Robert: “Het betalingsproces raakt ook nieuwe klanten. Een uitvaartverzekering is vaak toch een impulsproduct. Het staat op een to-do-lijstje en zodra de verzekering is afgesloten willen mensen er niet meer naar omkijken. Een goed betalingsproces draagt ook bij aan de tevredenheid van nieuwe klanten."
Met name op het gebied van deskundigheid en contact met de verzekeraar scoren jullie goed (7,4). Wat is jullie geheim?
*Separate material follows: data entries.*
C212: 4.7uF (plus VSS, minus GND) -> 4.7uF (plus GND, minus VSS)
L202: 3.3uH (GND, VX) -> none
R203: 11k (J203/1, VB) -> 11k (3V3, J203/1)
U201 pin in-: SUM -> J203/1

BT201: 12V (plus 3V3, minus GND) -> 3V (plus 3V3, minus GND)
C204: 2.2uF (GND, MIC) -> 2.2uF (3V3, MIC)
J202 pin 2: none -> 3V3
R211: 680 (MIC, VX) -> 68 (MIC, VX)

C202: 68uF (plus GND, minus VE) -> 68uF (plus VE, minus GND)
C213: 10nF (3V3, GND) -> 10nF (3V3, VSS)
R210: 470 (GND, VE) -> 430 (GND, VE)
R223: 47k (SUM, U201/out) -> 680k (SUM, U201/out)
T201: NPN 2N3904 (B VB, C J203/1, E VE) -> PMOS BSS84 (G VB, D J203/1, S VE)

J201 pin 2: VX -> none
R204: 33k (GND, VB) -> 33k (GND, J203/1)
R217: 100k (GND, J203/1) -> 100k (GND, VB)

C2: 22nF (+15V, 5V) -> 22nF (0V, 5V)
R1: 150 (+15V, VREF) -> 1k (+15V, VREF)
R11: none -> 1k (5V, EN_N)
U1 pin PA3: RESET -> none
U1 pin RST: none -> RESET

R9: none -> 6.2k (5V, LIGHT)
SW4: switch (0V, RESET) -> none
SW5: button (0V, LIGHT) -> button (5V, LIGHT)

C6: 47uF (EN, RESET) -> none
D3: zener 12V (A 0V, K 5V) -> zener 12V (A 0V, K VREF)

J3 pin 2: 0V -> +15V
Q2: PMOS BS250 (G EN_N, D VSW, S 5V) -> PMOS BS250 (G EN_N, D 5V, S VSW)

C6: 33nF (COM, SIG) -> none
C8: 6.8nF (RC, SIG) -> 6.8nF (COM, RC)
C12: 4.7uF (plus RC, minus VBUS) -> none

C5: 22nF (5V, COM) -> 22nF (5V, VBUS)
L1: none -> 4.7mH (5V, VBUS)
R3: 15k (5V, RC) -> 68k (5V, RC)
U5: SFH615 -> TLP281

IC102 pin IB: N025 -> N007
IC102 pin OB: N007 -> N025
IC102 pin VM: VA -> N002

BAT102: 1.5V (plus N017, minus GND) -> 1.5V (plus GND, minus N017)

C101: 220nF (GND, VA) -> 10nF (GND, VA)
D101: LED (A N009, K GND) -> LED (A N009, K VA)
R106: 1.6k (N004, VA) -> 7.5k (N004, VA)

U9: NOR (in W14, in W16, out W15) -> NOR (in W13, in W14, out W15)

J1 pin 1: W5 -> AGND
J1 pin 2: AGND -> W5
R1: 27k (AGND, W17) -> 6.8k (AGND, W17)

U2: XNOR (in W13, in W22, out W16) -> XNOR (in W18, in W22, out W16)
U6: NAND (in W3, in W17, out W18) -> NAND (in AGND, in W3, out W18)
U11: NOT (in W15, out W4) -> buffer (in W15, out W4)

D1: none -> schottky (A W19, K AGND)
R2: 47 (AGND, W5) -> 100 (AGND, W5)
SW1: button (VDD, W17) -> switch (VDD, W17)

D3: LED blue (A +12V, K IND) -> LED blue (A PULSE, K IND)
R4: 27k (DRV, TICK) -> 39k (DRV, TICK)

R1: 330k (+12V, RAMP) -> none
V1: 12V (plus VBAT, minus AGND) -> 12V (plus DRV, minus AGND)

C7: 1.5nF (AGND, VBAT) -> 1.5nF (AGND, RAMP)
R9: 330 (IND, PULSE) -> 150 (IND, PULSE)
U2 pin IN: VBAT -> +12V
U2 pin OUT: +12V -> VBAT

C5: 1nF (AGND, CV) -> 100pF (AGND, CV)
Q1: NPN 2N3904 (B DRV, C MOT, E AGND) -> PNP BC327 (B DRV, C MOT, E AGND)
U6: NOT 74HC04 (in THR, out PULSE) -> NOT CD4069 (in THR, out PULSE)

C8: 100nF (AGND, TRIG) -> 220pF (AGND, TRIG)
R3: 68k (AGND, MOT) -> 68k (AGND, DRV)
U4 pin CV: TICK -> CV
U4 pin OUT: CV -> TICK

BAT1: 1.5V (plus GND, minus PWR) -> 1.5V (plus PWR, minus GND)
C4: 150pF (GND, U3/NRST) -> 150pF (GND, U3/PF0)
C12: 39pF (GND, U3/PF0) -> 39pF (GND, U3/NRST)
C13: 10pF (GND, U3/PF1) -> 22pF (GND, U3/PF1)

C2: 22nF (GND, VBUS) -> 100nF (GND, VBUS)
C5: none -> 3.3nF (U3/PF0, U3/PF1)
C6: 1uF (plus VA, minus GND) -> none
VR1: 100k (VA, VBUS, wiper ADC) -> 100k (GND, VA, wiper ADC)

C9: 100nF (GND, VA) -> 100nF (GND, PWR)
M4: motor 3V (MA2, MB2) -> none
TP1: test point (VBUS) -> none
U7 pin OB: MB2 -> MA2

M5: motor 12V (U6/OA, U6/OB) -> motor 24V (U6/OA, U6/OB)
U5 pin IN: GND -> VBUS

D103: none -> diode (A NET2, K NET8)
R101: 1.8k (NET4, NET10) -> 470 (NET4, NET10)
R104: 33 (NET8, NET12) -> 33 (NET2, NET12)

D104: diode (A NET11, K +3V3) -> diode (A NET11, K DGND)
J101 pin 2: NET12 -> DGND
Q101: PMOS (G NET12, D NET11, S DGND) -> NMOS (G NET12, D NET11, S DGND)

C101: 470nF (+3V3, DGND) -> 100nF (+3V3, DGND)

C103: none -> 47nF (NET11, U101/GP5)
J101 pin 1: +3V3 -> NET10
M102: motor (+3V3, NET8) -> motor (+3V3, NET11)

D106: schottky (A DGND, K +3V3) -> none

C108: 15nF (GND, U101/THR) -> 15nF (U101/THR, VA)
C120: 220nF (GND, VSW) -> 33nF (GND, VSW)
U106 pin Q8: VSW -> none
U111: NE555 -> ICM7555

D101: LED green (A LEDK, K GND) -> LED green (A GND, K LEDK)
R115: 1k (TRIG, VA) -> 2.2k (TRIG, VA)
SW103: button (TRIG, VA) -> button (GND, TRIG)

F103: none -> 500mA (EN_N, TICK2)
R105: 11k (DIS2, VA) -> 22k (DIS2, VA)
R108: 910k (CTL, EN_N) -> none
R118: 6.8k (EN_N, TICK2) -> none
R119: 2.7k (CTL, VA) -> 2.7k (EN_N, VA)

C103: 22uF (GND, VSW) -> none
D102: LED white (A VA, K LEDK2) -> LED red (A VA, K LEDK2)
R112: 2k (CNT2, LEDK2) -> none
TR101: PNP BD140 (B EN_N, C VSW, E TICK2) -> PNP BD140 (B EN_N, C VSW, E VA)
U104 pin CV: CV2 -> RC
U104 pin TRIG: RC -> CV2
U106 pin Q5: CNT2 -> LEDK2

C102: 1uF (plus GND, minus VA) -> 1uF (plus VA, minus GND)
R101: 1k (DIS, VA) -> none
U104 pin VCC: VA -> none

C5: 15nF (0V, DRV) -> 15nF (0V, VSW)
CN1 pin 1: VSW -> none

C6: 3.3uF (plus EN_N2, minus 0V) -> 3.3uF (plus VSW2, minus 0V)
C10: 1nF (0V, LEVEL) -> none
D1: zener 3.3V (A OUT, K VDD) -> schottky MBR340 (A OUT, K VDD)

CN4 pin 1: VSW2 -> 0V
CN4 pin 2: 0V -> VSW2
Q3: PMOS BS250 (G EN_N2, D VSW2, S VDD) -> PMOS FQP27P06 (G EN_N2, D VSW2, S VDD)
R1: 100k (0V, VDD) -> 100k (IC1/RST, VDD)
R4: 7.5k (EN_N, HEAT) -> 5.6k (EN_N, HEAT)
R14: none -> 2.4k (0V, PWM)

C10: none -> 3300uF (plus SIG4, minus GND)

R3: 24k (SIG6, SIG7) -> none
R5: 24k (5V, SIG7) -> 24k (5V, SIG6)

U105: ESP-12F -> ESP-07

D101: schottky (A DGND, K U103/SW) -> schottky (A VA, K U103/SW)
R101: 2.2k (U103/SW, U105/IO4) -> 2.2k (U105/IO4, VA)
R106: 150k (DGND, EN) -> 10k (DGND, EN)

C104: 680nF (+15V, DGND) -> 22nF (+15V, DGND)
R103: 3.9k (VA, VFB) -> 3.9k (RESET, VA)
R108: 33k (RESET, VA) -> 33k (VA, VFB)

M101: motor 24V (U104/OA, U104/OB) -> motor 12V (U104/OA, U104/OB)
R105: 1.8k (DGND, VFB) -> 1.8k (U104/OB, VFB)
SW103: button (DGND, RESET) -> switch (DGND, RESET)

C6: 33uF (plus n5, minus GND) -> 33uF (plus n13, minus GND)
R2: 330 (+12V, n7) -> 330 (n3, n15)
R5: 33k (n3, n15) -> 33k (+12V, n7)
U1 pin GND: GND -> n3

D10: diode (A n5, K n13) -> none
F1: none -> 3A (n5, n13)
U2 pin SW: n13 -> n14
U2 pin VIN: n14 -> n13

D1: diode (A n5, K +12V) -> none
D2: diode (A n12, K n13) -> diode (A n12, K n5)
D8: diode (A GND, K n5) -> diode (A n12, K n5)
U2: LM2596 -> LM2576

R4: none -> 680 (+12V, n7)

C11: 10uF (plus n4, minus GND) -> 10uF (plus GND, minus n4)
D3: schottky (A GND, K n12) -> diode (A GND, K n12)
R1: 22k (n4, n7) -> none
Robert: “Wij leiden medewerkers met klantcontact intensief op, zodat zij precies weten hoe een product in elkaar zit. Daarnaast proberen we alle vragen in één telefoongesprek op te lossen. ‘First time fixed’ noemen we dat. Dat lukt steeds vaker."
Sahar: “Ook een goede bereikbaarheid streven wij na. Dat merk je als klant zeker, want als je ons belt hang je zelden in de wacht. En als je dan toch moet wachten, is dat tien á twintig seconden. Daarnaast geven klanten aan dat we de tijd voor ze nemen. We nemen liever iets langer de tijd, zodat de vraag direct beantwoord kan worden in plaats van dat de klant later die week terugbelt. Het aantal klanten wat dezelfde week terugbelt met vragen, wordt daadwerkelijk gemonitord. Dat cijfer willen we graag zo laag mogelijk houden."
Vier klanten in het onderzoek gaven een onvoldoende. Hoe gaan jullie daar mee om?
Robert: “Helaas is het zo dat we niet alleen positieve reacties krijgen. Soms ontvangen wij een klacht. Die pakken we op vanuit de afdeling Klanttevredenheid. Van kritische en gefundeerde klachten kunnen we leren.”
Sahar: “Het is een bron van verbeteren. Van negens en tienen leer je wat je goed doet en moet blijven doen. Maar juist van kritische klanttevredenheidscijfers kun je leren."
Uit VerzekaarsInBeeld blijkt dat de categorie Schade beter scoort dan Leven. Wat kunnen jullie daarvan leren?
Robert: “Wij kunnen zeker leren van schadeverzekeraars. Punt is wel dat mensen vaker contact hebben met hun schade- dan met hun levensverzekeraar. Zij hebben dus ook meer kansen om het goed te doen. Tegelijkertijd zie ik dat schadeverzekeraars door dat vele contact al een paar stappen verder zijn in het stroomlijnen van klantcontact en online selfservice."
Sahar: “Wij zien vanuit onze onderzoeken dat klanten die vaker contact met ons hebben, meer tevreden zijn dan mensen die nauwelijks contact met ons opnemen. En bij ons product is het nu eenmaal zo dat je niet vaak contact zoekt. Ik ben het met Robert eens dat schadeverzekeraars ons twee stappen voor zijn als het gaat om het stroomlijnen van klantcontact. Daar kunnen wij van leren."
Staat Monuta volgend jaar in de top 3?
Robert na een korte stilte: “Dit is een punt waar Sahar en ik het vaak niet over eens zijn. Mij maakt het niet zoveel uit of we eerste, tweede of derde zijn. Als we onszelf maar verbeteren. Sahar is van mening dat we de nummer één moeten zijn. We streven echt wel naar de top 3, maar niet ten koste van alles.”
Sahar: “Dat vind ik een mooie afsluiter.”